To:  Wayne Thornton From: John Redd
    Forest Supervisor c/o IVRPD
    Plumas National Forest PO Box 928
    Quincy, Ca Greenville, Ca..

Dear Mr. Thornton,
   I am writing to you regarding a matter that we have been discussing in the Quincy Library Group meetings. I want to stress that although I have been asked to serve on the QLG Steering Committee, this letter does not represent any formal correspondence by the QLG; I am writing as an individual.

   I am very concerned about the Forest Service position regarding the Last Chance and Becknell sales. Your letter of Sept. 14 to the QLG asks for reconsideration by the QLG of its request to you that these two sales be withdrawn. Your letter is quite accurate in recognizing the fragile nature of some of the bonds in the QLG, yet I also have a very deep sense of the strength and determination shared by all the QLG members that the QLG process offers the best long-term hope for our communities. QLG has discussed at length these two sales and the implications of either proceeding with them or dropping them. The QLG decision to ask you to withdraw these sales was not made lightly, or easily. I believe we all appreciate the consequences of this request. Yet there was no opposition to the final motion that these sales be withdrawn and that Susan Baremore was authorized to convey this decision to you. I feel that the QLG has sufficient understanding of the economic implications of our motion and that these were acknowledged in the QLG communication to you on Aug. 31.

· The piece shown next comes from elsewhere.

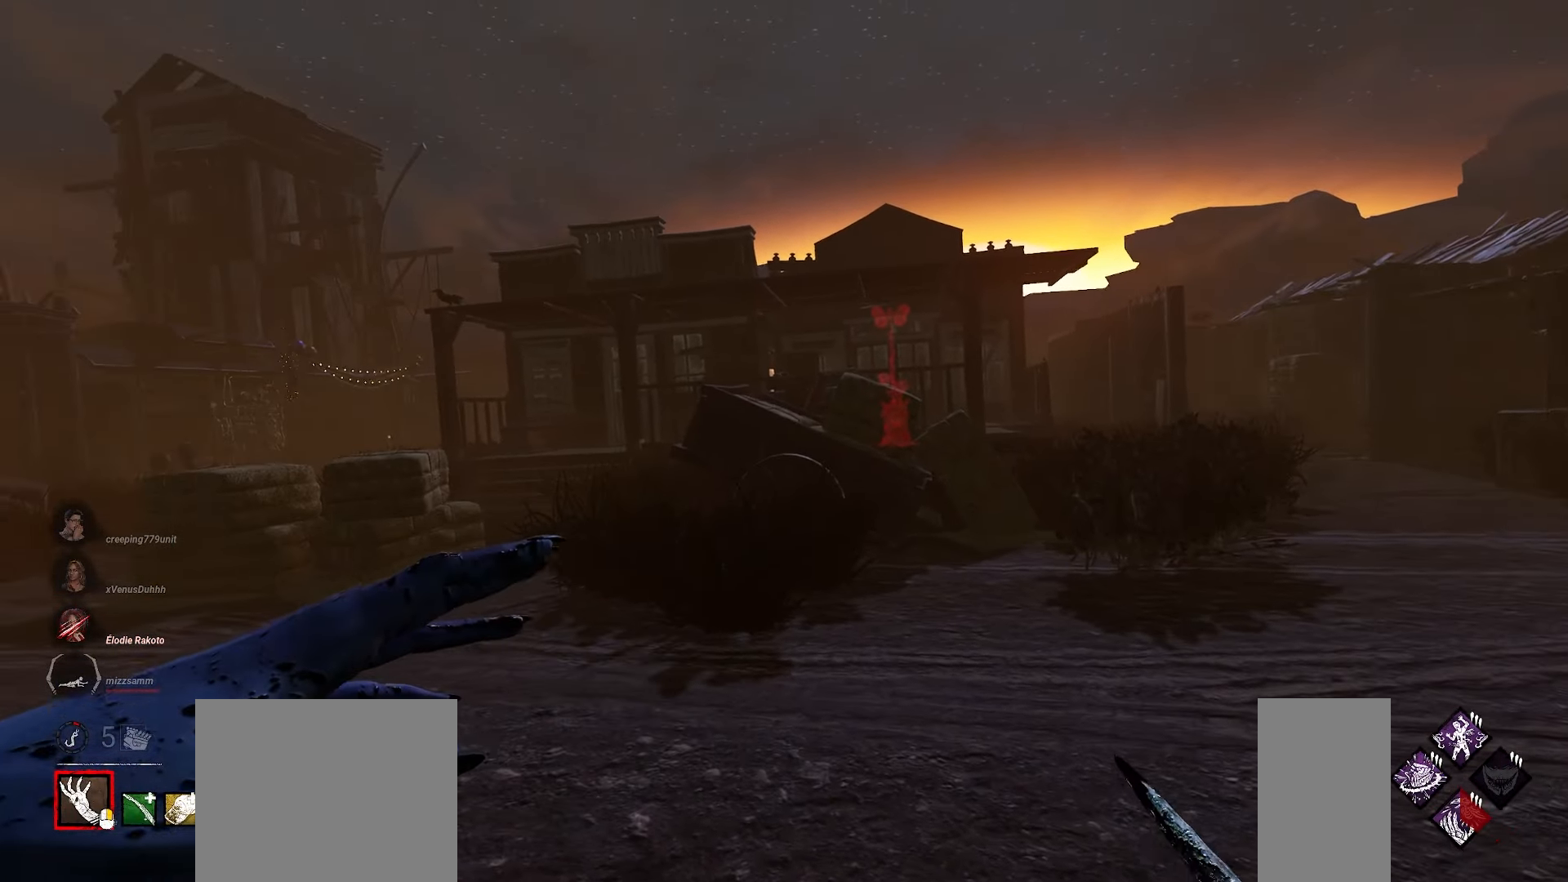
{"keys": [], "mouse": [], "events": []}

   These two sales are a particularly difficult issue for many members of the QLG. They have been an issue between the Greenville District Office and the Friends of Plumas Wilderness for a long time. It is my understanding that these sale areas have been characterized as sensitive areas of special concern by the Friends of Plumas Wilderness for many years. Presumably administrators in the District Office, and in the Quincy Main Office, knew full well that these sales would be appealed. Perhaps, in retrospect, these sales should have been dropped years ago.

   Regarding the economic consequences of withdrawing these sales, both to the local communities and to the Forest Service budget process, I hope that you would agree that the QLG is trying to address both of these issues. We are proposing forest management procedures that we believe will insure stable harvest volumes that are perhaps six times the volumes projected by the Forest Service by 1995. We are also quite optimistic that we will be successful in securing significantly greater funding for the Lassen and Plumas National Forests in the future.

   In an earlier letter to you I referred to the difficulty you must have had in inheriting the many contentious issues that have characterized the management of the Plumas National Forest for many years. I hope that you agree that it is time to put these issues to rest. Please consider that withdrawing these sales will be real, concrete proof that the QLG and the Forest Service are truly capable of working together to insure the health of our forests and our communities.